両方の計算例は、1時間のウィンドウで実行され、3分ごとにサンプリングされ、統計は長さ20の時系列で計算されることを意味します。我々はこれよりはるかに短い系列で計算することをお勧めしません。オリジナルのKPSS論文の実験では、系列の長さを30から500まで変化させています。例と同様に、より長いウィンドウで1時間の統計量を考慮すると、外れ値の影響を減らすことができます。従って、KPSS統計は20から50の範囲の長さを持つ系列で計算されると仮定します。
0.6未満の時系列は定常とみなされ、0.6から1.0の時系列は曖昧で、1.0以上の時系列は非定常とみなされます。これらの範囲の正当性については、最後のセクションを参照してください。
## Using Stationarity to Select an Alert Condition
キャッシュヒット率の例では、基準値に対して比率が「低すぎる」場合に警告するのが理にかなっています。これはパフォーマンスに影響する可能性があり、例えばクエリーパターンの変化やコードプッシュで説明できます。
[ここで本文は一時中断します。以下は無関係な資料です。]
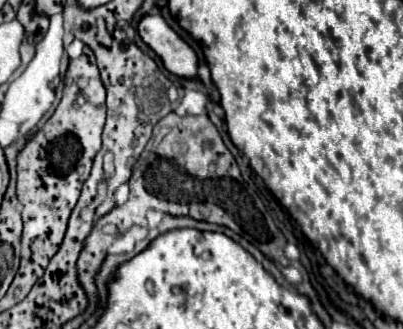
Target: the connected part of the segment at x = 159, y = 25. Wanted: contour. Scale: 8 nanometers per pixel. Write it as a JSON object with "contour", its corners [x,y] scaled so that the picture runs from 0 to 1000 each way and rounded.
{"contour":[[[375,40],[350,58],[345,106],[400,173],[419,222],[459,240],[489,240],[489,161],[424,82],[414,82],[395,40]]]}

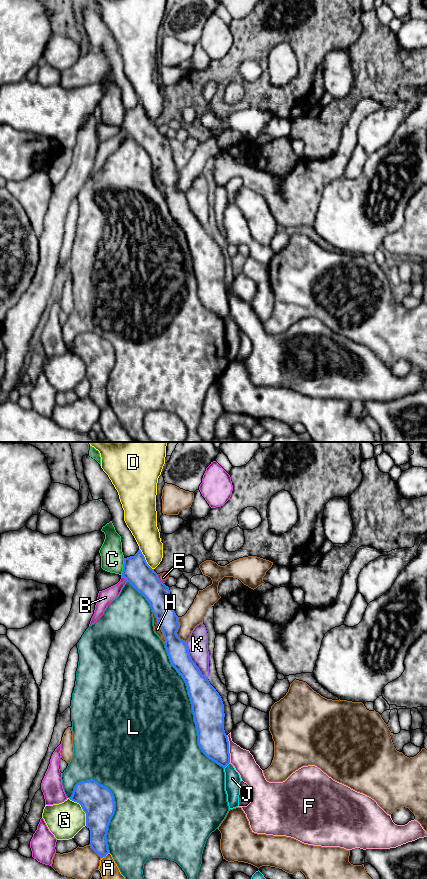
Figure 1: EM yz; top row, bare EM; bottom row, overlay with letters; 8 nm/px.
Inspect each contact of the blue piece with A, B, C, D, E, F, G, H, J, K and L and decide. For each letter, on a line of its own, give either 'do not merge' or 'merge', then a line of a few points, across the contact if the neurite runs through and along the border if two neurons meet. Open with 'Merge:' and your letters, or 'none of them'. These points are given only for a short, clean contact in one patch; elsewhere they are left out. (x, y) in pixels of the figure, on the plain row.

定常統計は、履歴異常アラート(例えば1週間間隔のウィンドウからのデータを使用)よりも、突然の変更アラート(すなわち、ベースラインを計算するために最近の履歴を使用)を示唆します。
SignalFxのアラートプレビュー機能を使用すると、過去数日間、Sudden Change条件ではアラートがゼロであるのに対し、Historical Anomaly条件ではアラートが生成されることがわかります。